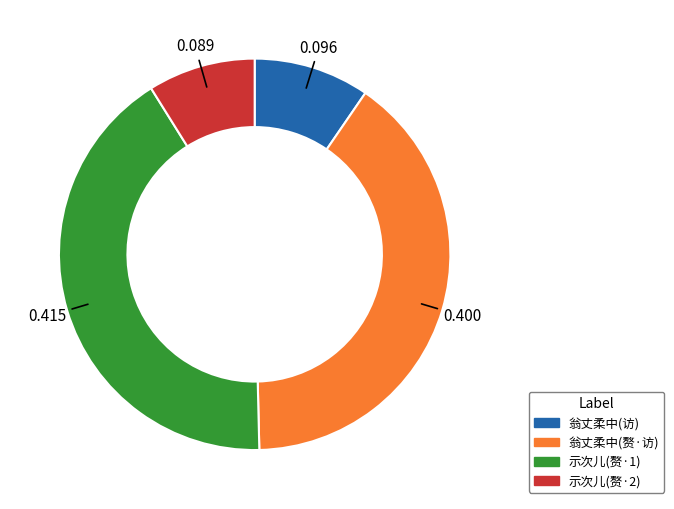

Is there a majority slice in this chart?

No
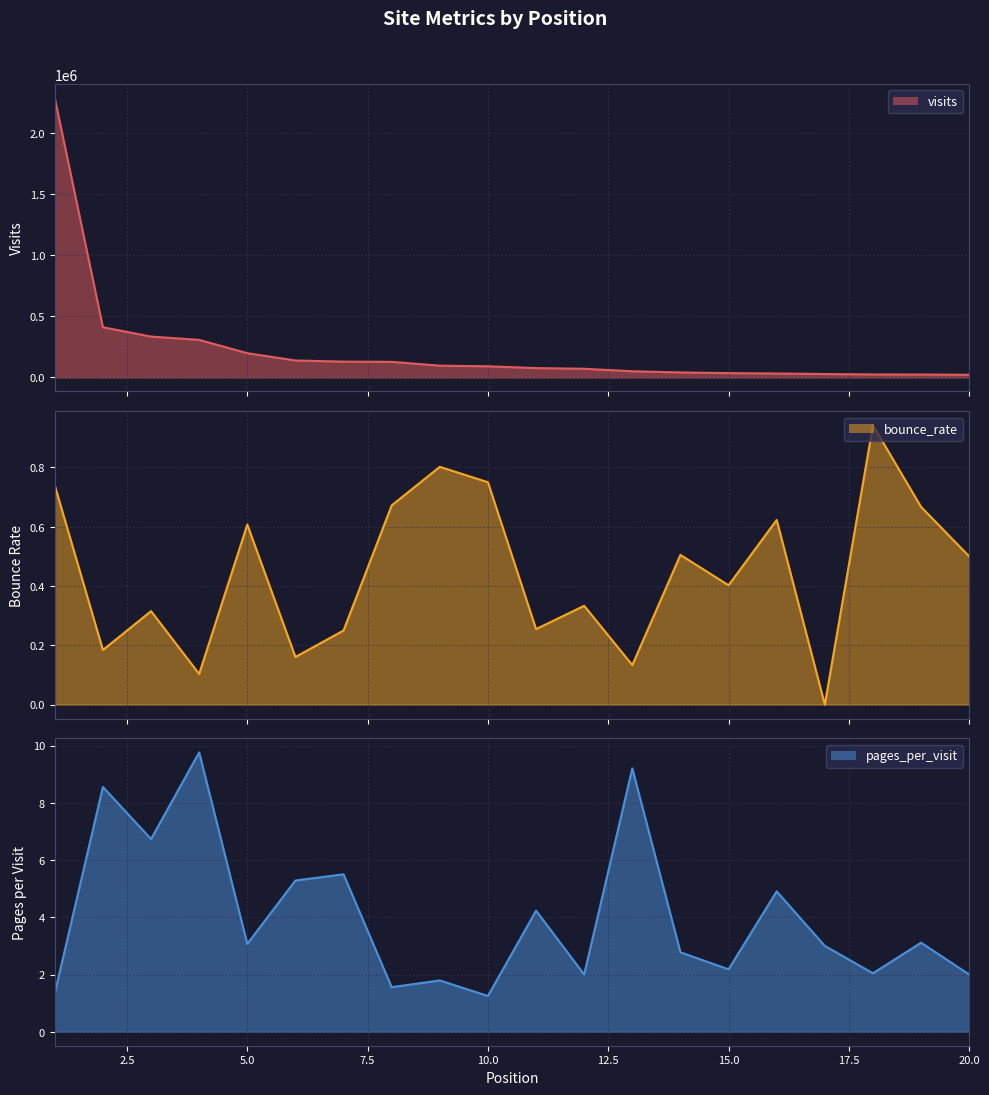

At which category does the chart reach its minimum across all series?

17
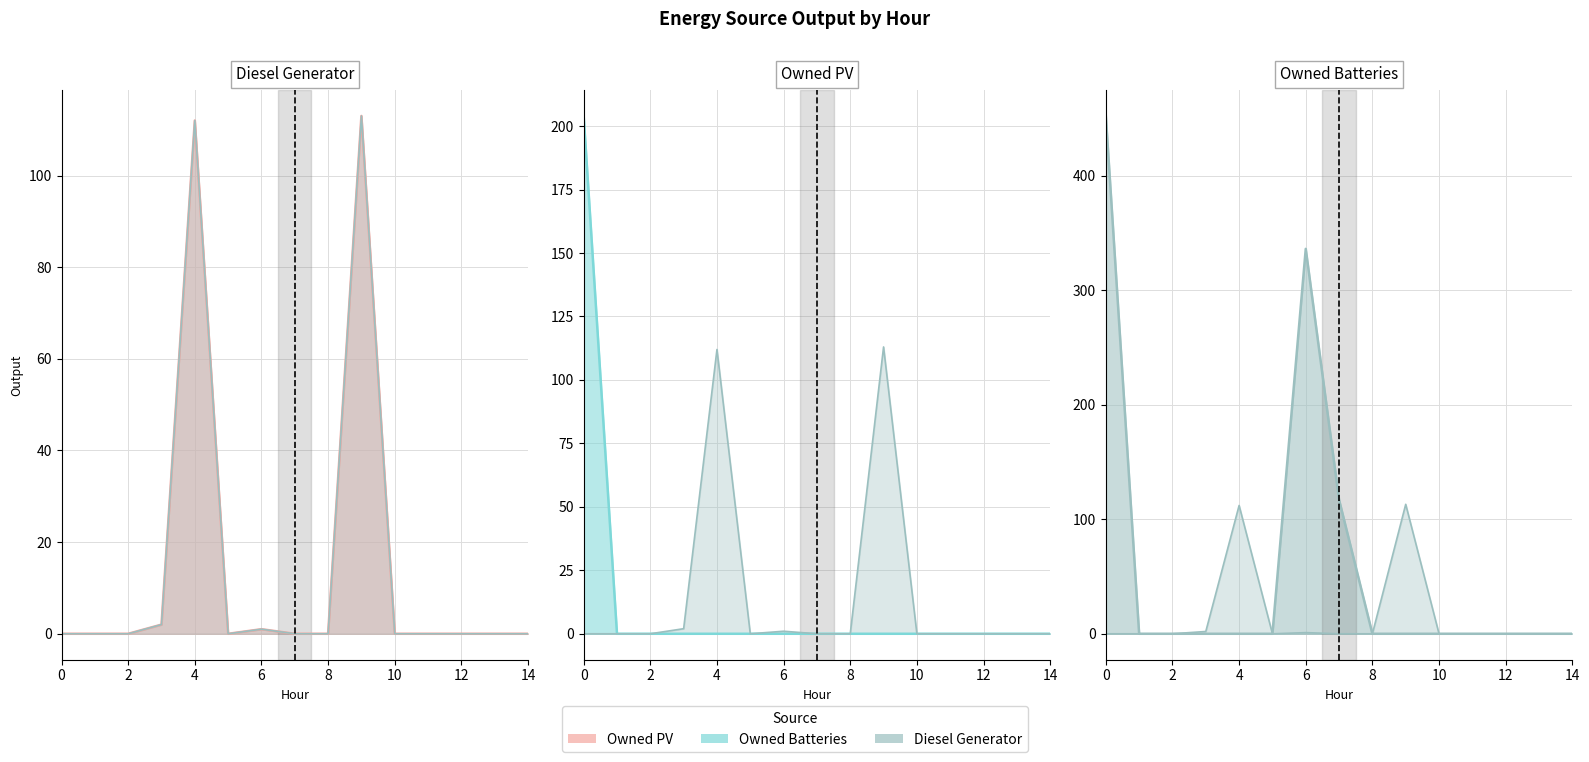

Which series has the largest range (max minus min)?

Owned Batteries line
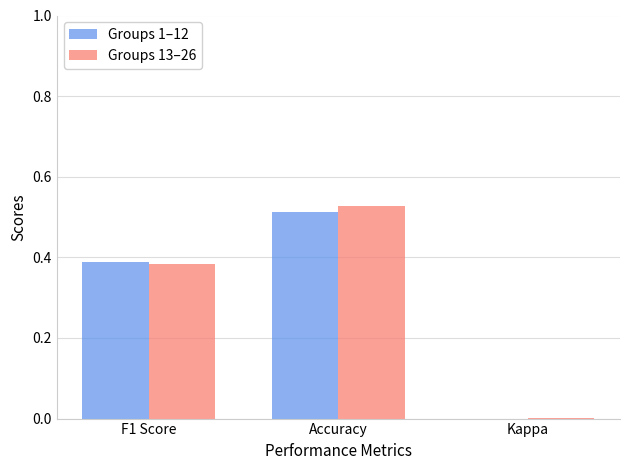

Which series has the widest spread of values?

Groups 13–26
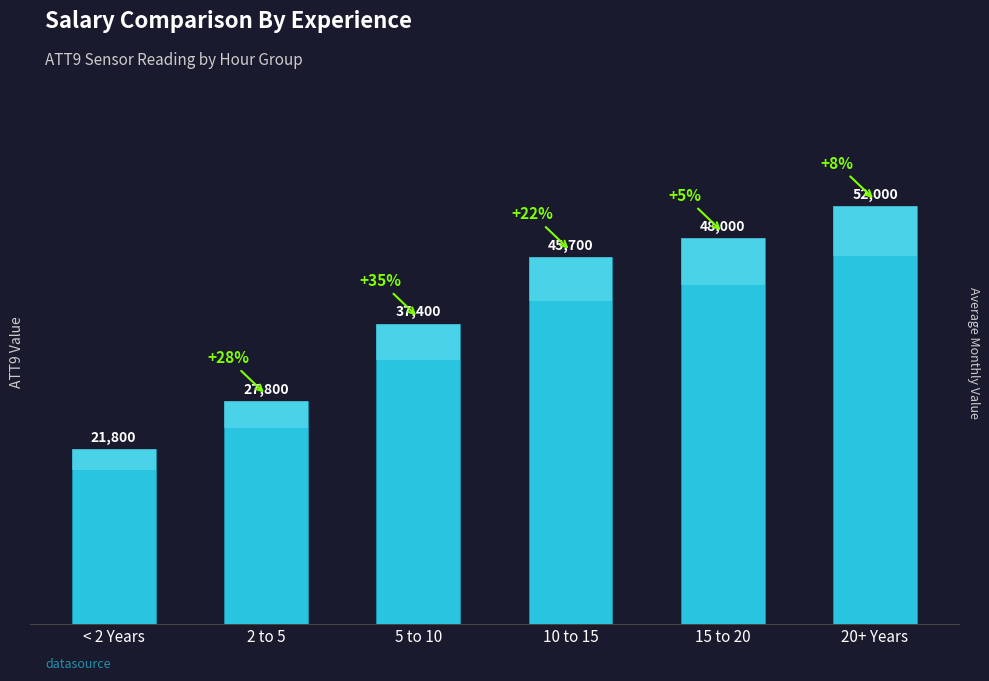

What is the greatest value displayed?

52000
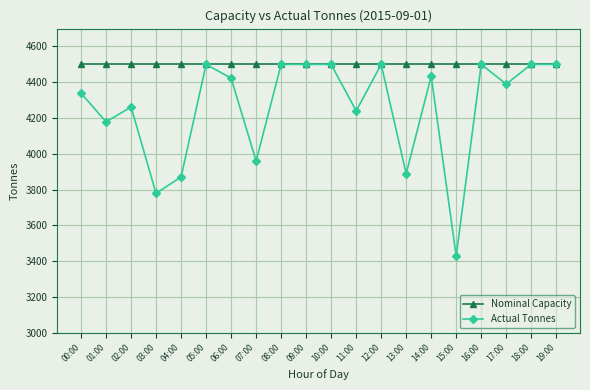

The Actual Tonnes series shows 5589 at 03:00. True or false?

False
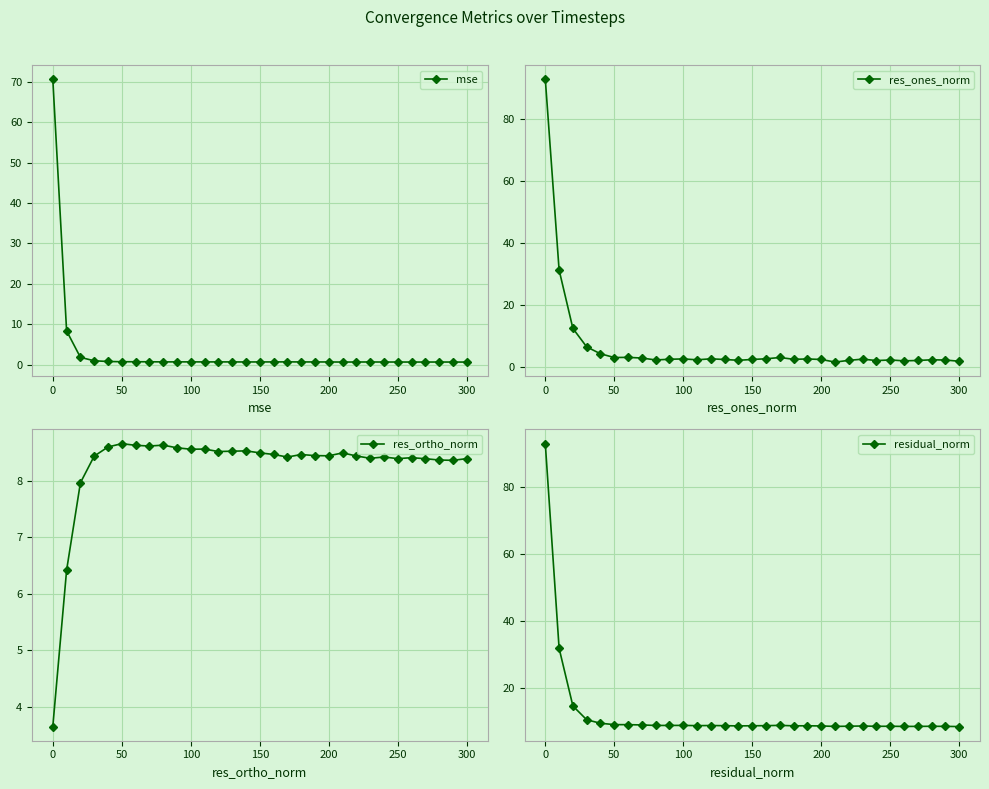

Is it true that mse equals 0.6 at 250?

True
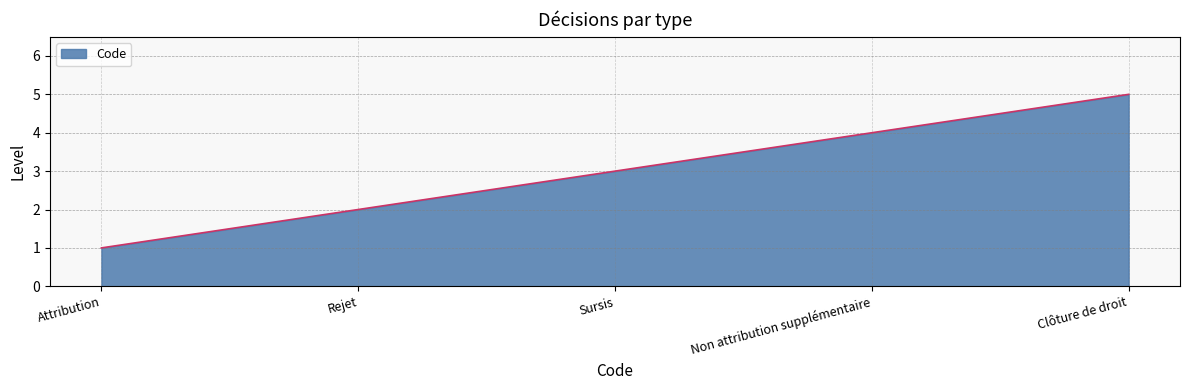

True or false: the data shows 2 at Attribution.

False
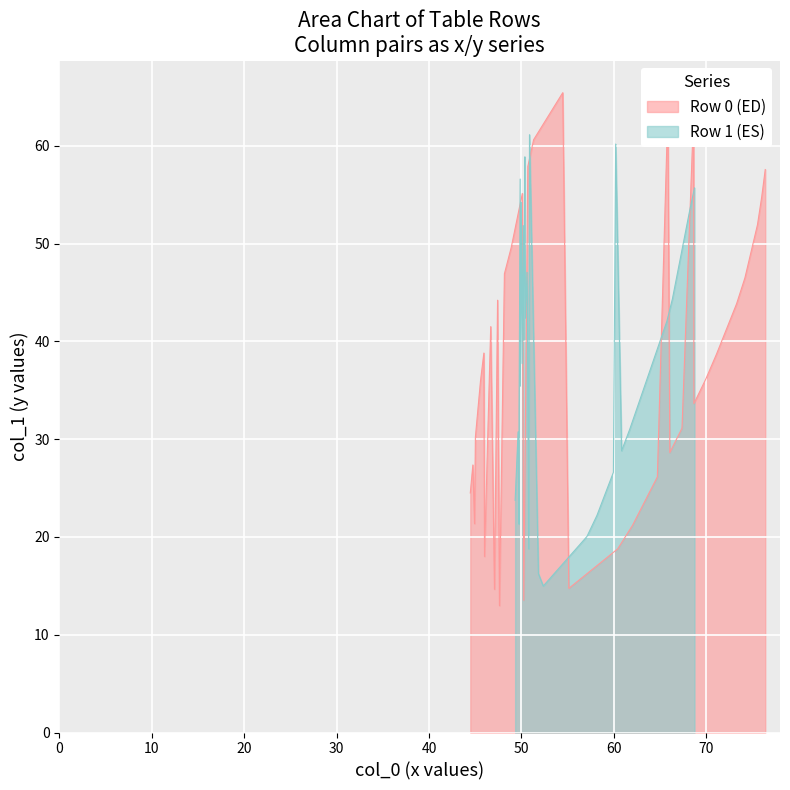

What is the minimum value for Row 0 (ED)?

13.0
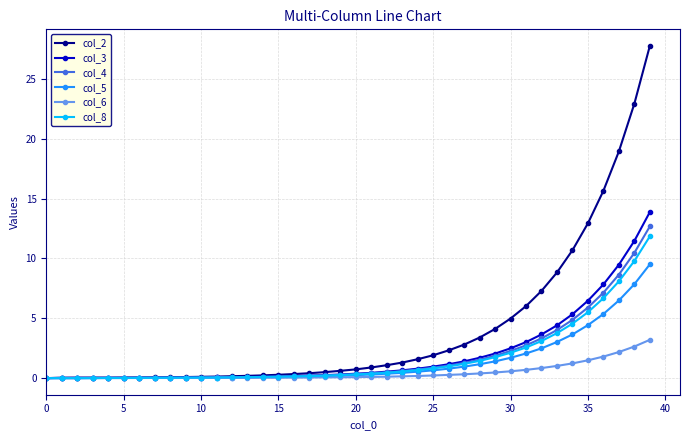

What is the maximum value for col_6?

3.2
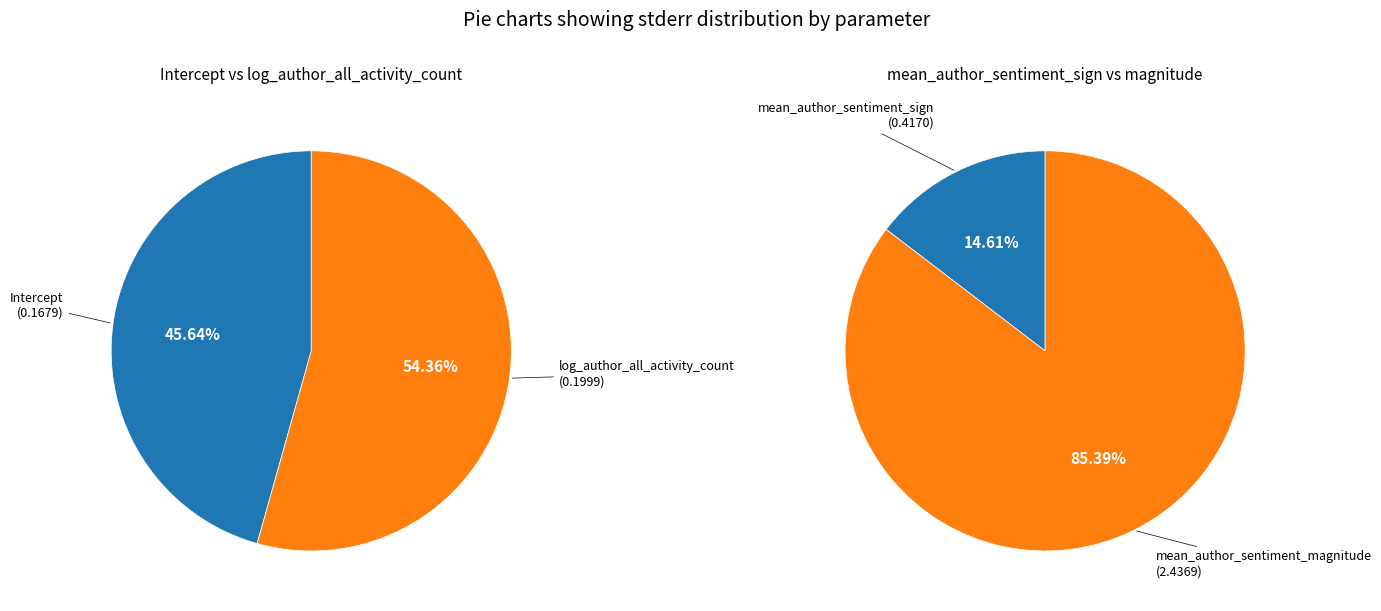

Do log_author_all_activity_count and Intercept together represent more than half of the pie?

No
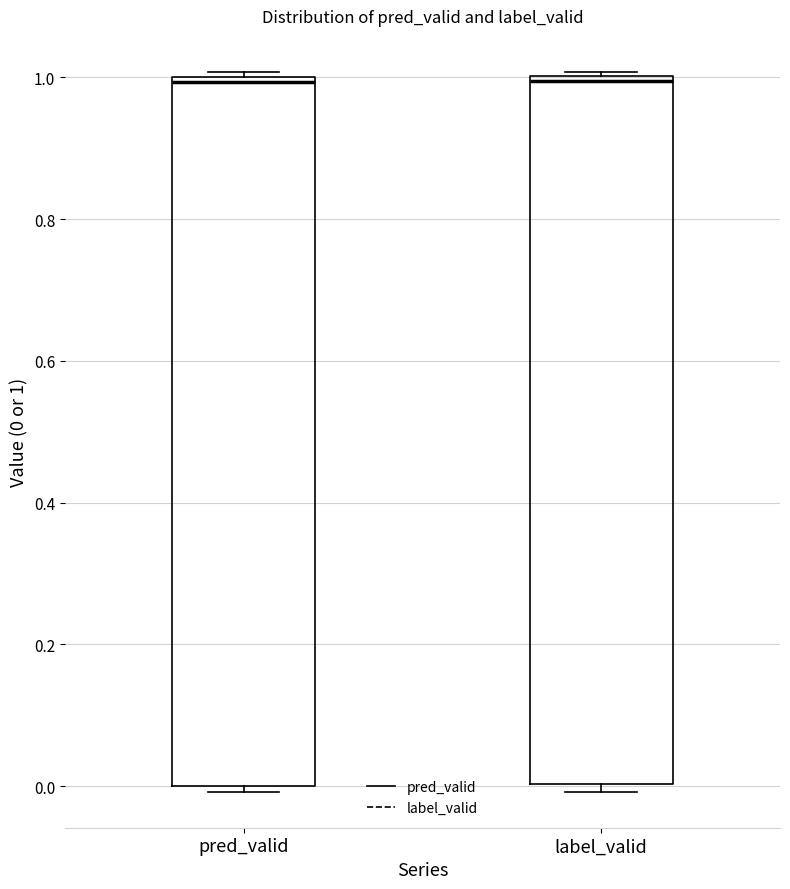

Where is the lower edge of the box for label_valid on the y-axis? The values are not printed on the chart, so give them approximately, as read against the axis.

0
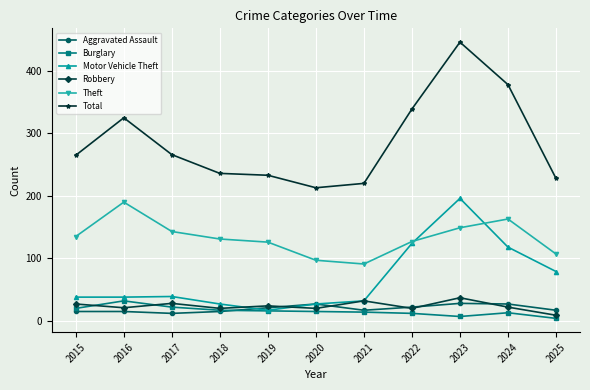

True or false: Theft has a value of 19 at 2021.

False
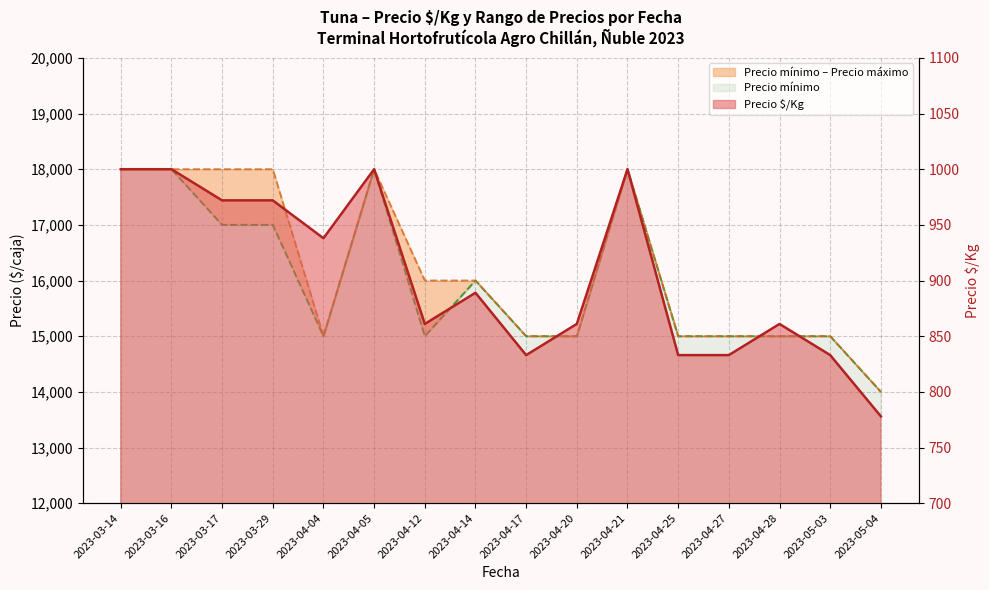

Reading left to right, what are all the values shown in this chart?

Precio $/Kg: 2023-03-14=1000	2023-03-16=1000	2023-03-17=972	2023-03-29=972	2023-04-04=938	2023-04-05=1000	2023-04-12=861	2023-04-14=889	2023-04-17=833	2023-04-20=861	2023-04-21=1000	2023-04-25=833	2023-04-27=833	2023-04-28=861	2023-05-03=833	2023-05-04=778
Precio mínimo: 2023-03-14=18000	2023-03-16=18000	2023-03-17=17000	2023-03-29=17000	2023-04-04=15000	2023-04-05=18000	2023-04-12=15000	2023-04-14=16000	2023-04-17=15000	2023-04-20=15000	2023-04-21=18000	2023-04-25=15000	2023-04-27=15000	2023-04-28=15000	2023-05-03=15000	2023-05-04=14000
Precio máximo: 2023-03-14=18000	2023-03-16=18000	2023-03-17=18000	2023-03-29=18000	2023-04-04=15000	2023-04-05=18000	2023-04-12=16000	2023-04-14=16000	2023-04-17=15000	2023-04-20=15000	2023-04-21=18000	2023-04-25=15000	2023-04-27=15000	2023-04-28=15000	2023-05-03=15000	2023-05-04=14000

########

(PROMPT) Render every line of the entries above as a numbered list, omitting blank lines and leaving the pictures out.

(TASK ANSWER)
1. Is there a majority slice in this chart?
2. No
3. At which category does the chart reach its minimum across all series?
4. 17
5. Which series has the largest range (max minus min)?
6. Owned Batteries line
7. Which series has the widest spread of values?
8. Groups 13–26
9. What is the greatest value displayed?
10. 52000
11. The Actual Tonnes series shows 5589 at 03:00. True or false?
12. False
13. Is it true that mse equals 0.6 at 250?
14. True
15. True or false: the data shows 2 at Attribution.
16. False
17. What is the minimum value for Row 0 (ED)?
18. 13.0
19. What is the maximum value for col_6?
20. 3.2
21. Do log_author_all_activity_count and Intercept together represent more than half of the pie?
22. No
23. Where is the lower edge of the box for label_valid on the y-axis? The values are not printed on the chart, so give them approximately, as read against the axis.
24. 0
25. True or false: Theft has a value of 19 at 2021.
26. False
27. Reading left to right, what are all the values shown in this chart?
28. Precio $/Kg: 2023-03-14=1000	2023-03-16=1000	2023-03-17=972	2023-03-29=972	2023-04-04=938	2023-04-05=1000	2023-04-12=861	2023-04-14=889	2023-04-17=833	2023-04-20=861	2023-04-21=1000	2023-04-25=833	2023-04-27=833	2023-04-28=861	2023-05-03=833	2023-05-04=778
29. Precio mínimo: 2023-03-14=18000	2023-03-16=18000	2023-03-17=17000	2023-03-29=17000	2023-04-04=15000	2023-04-05=18000	2023-04-12=15000	2023-04-14=16000	2023-04-17=15000	2023-04-20=15000	2023-04-21=18000	2023-04-25=15000	2023-04-27=15000	2023-04-28=15000	2023-05-03=15000	2023-05-04=14000
30. Precio máximo: 2023-03-14=18000	2023-03-16=18000	2023-03-17=18000	2023-03-29=18000	2023-04-04=15000	2023-04-05=18000	2023-04-12=16000	2023-04-14=16000	2023-04-17=15000	2023-04-20=15000	2023-04-21=18000	2023-04-25=15000	2023-04-27=15000	2023-04-28=15000	2023-05-03=15000	2023-05-04=14000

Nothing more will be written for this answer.